> _Exercise aim_
Write out the line with "[591,107,658,129] 単一の -> (494, 42) none" and each line after it to the end of the material, exactly as they appear and with nothing else.
——————————
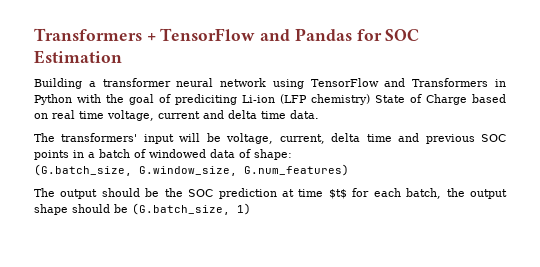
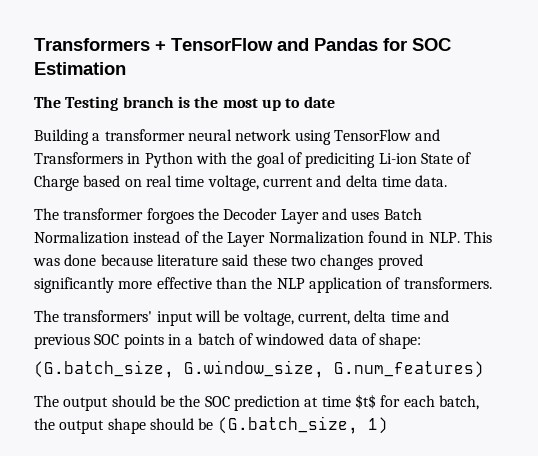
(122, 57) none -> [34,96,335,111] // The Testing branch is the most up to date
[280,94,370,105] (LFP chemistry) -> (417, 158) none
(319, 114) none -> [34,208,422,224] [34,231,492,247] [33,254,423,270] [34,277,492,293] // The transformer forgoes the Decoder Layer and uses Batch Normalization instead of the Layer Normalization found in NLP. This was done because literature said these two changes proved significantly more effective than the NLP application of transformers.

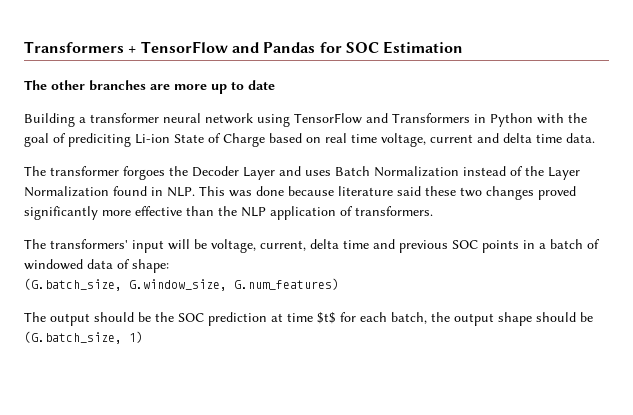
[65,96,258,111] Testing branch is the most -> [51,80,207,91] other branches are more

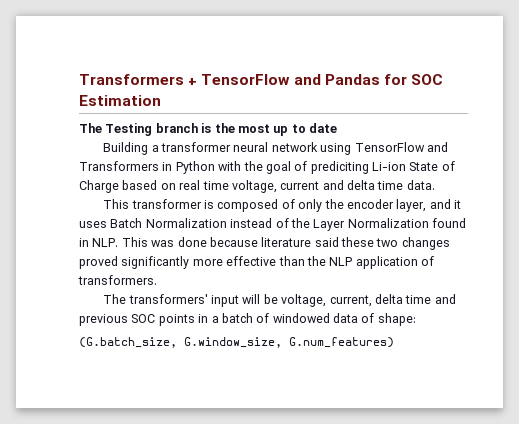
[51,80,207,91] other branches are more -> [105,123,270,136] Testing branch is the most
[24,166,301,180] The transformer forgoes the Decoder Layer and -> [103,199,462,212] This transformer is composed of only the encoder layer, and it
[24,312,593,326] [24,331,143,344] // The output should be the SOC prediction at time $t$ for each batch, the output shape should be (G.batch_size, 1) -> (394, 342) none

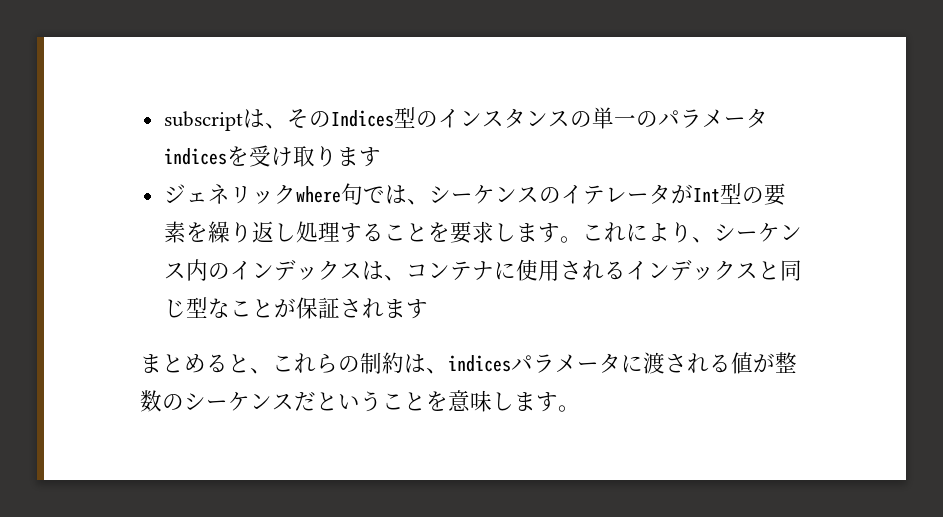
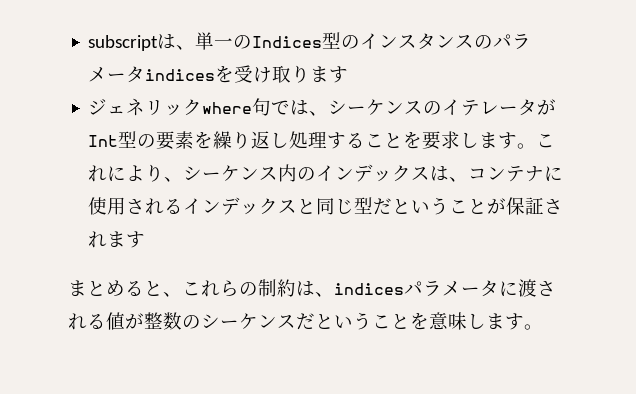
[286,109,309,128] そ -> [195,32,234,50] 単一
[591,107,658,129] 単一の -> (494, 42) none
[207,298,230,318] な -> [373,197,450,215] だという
——————————
> _Completed task_
[591,107,658,129] 単一の -> (494, 42) none
[207,298,230,318] な -> [373,197,450,215] だという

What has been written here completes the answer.